*** Stored data

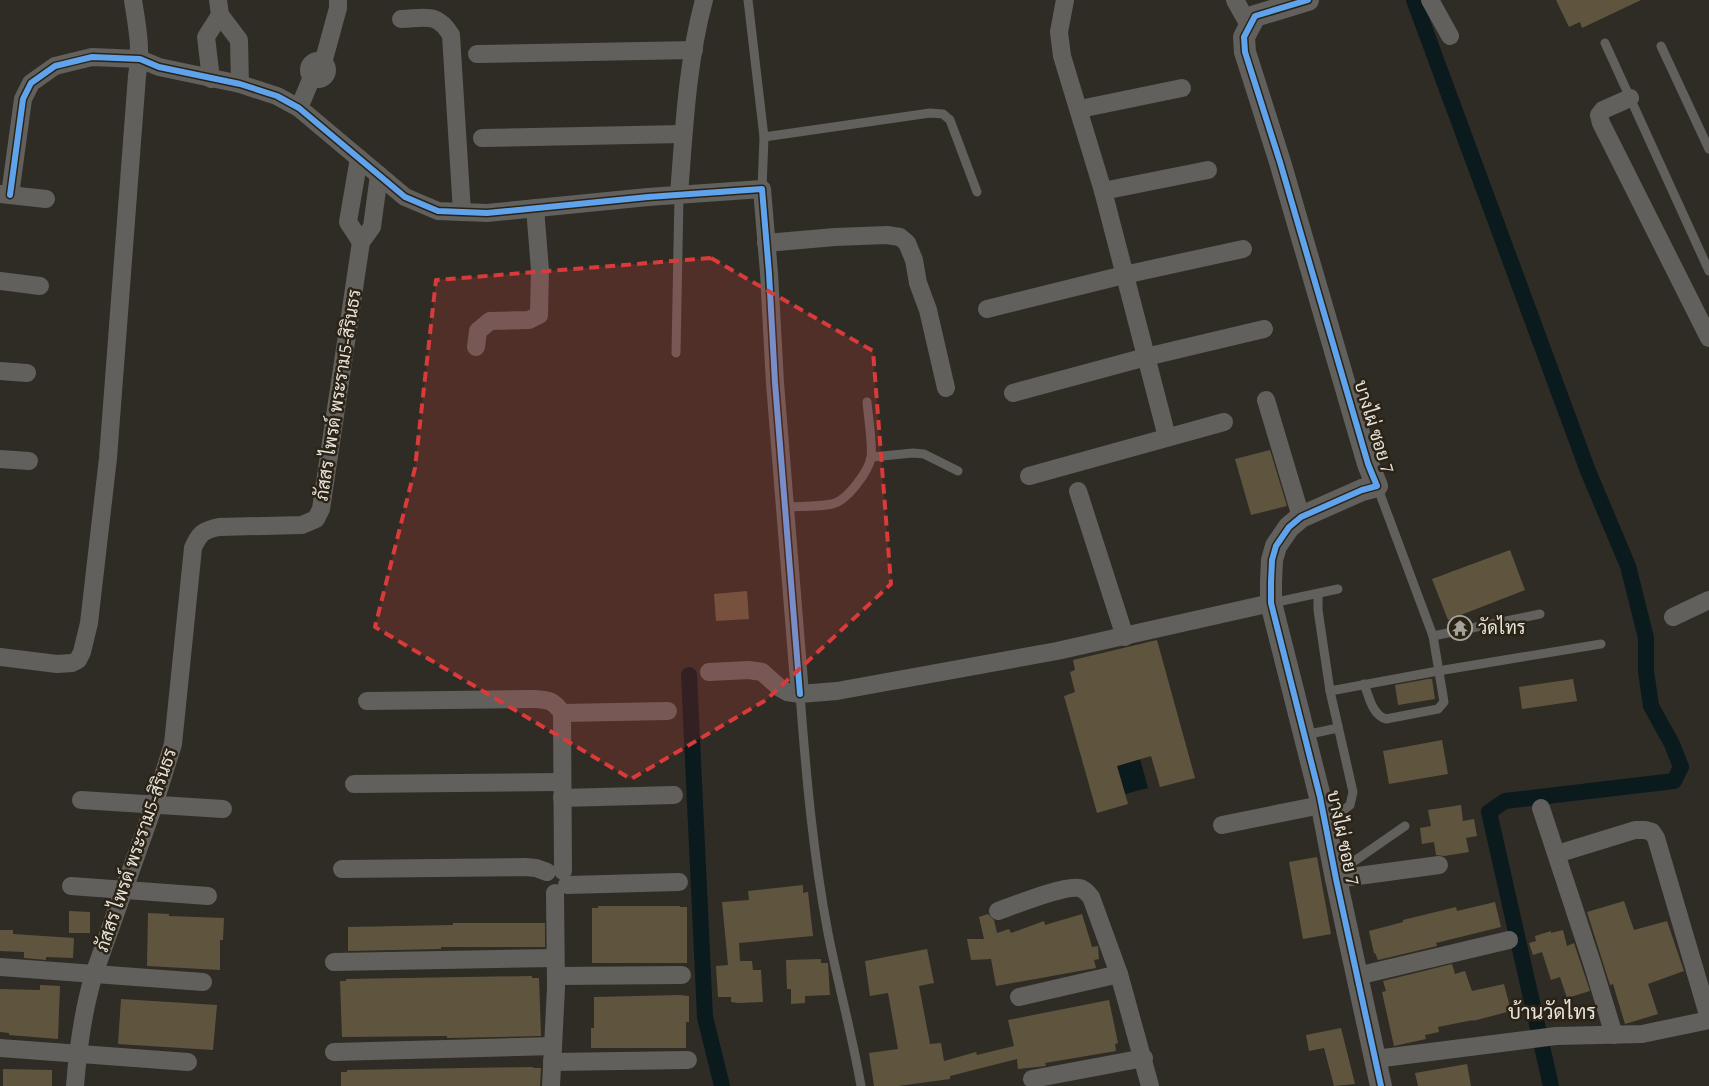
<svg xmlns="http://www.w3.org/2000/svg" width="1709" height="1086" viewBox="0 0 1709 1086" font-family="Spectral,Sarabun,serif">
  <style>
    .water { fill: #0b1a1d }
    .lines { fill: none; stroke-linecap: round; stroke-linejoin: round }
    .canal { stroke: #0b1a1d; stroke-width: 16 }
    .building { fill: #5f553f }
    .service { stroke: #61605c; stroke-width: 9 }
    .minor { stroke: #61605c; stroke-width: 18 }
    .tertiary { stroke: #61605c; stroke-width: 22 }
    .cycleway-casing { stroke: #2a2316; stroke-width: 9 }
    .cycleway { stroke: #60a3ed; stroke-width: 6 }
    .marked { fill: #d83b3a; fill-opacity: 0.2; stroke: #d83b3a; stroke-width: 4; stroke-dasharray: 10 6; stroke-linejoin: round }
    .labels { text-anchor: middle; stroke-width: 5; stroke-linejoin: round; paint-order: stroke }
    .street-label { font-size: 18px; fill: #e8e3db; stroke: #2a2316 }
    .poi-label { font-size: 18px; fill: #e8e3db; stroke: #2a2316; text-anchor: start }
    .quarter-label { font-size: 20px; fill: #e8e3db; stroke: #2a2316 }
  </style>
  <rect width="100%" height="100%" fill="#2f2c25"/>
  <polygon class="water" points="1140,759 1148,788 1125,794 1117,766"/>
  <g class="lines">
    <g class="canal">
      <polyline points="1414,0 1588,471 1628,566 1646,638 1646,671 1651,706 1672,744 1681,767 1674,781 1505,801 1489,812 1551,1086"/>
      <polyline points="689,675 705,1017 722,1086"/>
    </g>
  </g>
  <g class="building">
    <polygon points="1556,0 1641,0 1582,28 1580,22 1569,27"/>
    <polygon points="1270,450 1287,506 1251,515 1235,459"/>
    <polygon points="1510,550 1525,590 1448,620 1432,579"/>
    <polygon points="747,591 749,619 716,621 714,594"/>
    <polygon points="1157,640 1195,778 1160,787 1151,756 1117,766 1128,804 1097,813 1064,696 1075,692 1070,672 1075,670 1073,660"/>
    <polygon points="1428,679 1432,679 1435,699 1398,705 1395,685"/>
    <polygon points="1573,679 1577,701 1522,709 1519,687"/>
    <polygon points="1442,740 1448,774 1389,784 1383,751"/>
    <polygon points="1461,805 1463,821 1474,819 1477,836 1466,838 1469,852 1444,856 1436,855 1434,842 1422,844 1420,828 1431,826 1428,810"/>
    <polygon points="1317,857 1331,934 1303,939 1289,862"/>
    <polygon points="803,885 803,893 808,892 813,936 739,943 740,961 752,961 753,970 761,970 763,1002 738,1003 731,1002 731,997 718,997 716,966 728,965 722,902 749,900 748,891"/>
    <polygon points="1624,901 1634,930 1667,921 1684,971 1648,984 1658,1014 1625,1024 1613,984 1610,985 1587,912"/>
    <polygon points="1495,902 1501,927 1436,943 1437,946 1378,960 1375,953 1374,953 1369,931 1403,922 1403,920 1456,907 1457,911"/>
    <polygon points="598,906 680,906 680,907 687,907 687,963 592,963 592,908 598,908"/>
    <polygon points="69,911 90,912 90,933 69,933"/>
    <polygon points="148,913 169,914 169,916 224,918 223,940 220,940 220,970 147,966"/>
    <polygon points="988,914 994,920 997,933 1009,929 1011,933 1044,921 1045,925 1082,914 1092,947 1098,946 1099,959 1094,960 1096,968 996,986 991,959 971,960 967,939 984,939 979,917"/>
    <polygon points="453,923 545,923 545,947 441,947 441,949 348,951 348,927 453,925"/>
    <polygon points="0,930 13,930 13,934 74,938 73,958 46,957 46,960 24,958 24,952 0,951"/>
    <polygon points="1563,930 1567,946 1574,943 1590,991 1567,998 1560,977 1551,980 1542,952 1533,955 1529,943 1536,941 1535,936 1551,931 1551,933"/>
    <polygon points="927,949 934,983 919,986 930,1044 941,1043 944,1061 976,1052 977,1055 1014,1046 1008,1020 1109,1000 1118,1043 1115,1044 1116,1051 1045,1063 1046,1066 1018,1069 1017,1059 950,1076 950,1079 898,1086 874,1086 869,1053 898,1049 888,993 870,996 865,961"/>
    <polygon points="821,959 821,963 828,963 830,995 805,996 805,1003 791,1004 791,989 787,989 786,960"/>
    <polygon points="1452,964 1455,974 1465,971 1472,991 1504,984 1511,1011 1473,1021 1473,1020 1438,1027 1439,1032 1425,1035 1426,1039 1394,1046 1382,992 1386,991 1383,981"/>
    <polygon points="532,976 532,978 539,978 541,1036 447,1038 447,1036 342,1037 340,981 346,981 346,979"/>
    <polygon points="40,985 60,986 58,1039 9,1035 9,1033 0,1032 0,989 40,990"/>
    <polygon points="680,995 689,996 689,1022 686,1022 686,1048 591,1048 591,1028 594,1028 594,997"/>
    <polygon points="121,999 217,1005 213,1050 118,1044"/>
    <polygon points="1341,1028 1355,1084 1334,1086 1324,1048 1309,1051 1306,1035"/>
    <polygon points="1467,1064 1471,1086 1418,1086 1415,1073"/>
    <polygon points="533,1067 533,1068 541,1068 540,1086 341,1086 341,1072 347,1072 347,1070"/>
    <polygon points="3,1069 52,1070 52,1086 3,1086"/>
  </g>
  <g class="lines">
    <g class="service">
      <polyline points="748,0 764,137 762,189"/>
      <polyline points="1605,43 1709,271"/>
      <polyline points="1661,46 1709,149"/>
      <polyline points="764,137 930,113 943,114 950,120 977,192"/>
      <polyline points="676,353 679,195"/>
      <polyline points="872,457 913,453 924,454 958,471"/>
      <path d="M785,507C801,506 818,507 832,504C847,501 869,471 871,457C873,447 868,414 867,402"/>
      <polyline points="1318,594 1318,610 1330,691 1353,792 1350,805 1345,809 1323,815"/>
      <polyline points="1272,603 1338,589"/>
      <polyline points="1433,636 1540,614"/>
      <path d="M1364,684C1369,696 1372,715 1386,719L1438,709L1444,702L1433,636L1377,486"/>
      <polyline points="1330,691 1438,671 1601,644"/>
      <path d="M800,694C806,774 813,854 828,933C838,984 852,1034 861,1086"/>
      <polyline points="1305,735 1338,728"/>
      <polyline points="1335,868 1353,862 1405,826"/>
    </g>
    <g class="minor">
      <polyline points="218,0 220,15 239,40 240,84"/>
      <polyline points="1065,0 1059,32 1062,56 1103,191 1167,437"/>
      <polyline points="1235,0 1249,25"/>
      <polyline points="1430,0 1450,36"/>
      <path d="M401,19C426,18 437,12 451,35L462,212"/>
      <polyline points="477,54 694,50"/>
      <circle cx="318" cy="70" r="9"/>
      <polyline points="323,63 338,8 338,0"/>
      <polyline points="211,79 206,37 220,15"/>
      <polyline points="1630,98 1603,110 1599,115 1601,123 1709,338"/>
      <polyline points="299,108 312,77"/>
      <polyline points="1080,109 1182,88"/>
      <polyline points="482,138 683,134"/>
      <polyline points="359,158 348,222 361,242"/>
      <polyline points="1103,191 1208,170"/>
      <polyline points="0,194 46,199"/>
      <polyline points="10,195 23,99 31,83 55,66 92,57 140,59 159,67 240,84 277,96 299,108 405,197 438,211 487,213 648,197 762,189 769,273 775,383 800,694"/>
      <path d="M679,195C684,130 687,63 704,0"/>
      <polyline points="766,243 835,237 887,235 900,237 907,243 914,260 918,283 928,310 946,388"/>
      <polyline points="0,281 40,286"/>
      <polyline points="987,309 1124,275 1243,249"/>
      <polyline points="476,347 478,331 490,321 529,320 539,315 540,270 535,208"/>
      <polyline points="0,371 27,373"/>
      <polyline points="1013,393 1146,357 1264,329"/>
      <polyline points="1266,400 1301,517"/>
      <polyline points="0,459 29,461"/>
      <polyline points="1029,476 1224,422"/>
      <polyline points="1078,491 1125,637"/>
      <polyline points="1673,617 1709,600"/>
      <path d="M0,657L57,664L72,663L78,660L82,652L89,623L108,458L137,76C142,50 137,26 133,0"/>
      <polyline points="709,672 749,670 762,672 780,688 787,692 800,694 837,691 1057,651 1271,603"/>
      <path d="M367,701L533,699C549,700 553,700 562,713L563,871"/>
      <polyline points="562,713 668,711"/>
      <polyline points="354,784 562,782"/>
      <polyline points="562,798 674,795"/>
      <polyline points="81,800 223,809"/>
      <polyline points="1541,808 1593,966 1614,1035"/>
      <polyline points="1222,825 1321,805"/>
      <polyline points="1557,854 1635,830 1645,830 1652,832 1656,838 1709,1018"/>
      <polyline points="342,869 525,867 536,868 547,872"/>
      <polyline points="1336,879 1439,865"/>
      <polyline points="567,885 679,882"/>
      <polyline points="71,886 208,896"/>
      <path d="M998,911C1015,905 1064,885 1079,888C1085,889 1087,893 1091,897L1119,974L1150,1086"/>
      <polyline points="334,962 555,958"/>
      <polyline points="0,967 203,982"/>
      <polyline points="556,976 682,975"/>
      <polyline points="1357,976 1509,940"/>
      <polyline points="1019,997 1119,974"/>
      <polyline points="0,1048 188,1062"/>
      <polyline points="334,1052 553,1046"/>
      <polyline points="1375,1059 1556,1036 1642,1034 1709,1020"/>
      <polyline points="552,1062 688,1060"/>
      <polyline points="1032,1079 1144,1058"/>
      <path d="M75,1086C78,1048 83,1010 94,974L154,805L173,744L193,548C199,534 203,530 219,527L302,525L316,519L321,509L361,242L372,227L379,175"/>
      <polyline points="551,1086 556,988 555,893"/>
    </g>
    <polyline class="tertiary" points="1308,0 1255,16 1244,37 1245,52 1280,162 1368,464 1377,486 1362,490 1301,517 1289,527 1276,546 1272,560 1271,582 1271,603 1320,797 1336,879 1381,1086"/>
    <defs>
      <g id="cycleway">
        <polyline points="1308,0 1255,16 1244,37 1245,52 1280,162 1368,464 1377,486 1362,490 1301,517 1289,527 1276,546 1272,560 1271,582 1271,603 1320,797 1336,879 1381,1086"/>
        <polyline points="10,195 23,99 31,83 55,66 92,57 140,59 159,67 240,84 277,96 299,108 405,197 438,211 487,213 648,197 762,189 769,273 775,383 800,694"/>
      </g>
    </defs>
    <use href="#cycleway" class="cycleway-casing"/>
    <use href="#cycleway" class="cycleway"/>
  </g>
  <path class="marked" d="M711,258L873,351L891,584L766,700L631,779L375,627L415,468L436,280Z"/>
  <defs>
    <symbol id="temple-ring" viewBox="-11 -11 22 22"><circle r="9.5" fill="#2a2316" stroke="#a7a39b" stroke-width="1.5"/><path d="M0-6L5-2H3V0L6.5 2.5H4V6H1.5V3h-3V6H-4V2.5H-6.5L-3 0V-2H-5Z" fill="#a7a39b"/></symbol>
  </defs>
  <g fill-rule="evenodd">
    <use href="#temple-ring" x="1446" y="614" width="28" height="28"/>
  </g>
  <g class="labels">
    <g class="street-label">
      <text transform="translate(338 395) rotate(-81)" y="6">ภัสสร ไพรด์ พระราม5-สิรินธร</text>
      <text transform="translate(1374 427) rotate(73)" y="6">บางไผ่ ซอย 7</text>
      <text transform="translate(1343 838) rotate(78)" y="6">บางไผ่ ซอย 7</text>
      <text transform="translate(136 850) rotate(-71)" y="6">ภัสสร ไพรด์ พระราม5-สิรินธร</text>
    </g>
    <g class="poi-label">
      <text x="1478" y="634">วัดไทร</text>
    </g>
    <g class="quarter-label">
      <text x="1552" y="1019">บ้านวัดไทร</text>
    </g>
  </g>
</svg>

******

■ **Aim of the task**
Out of the data above, give again only the lines starting at the one holding "none; stroke-linecap: round;" and ending at the one holding "#61605c; stroke-width: 18", unchanged.

■ **Exercise output**
    .lines { fill: none; stroke-linecap: round; stroke-linejoin: round }
    .canal { stroke: #0b1a1d; stroke-width: 16 }
    .building { fill: #5f553f }
    .service { stroke: #61605c; stroke-width: 9 }
    .minor { stroke: #61605c; stroke-width: 18 }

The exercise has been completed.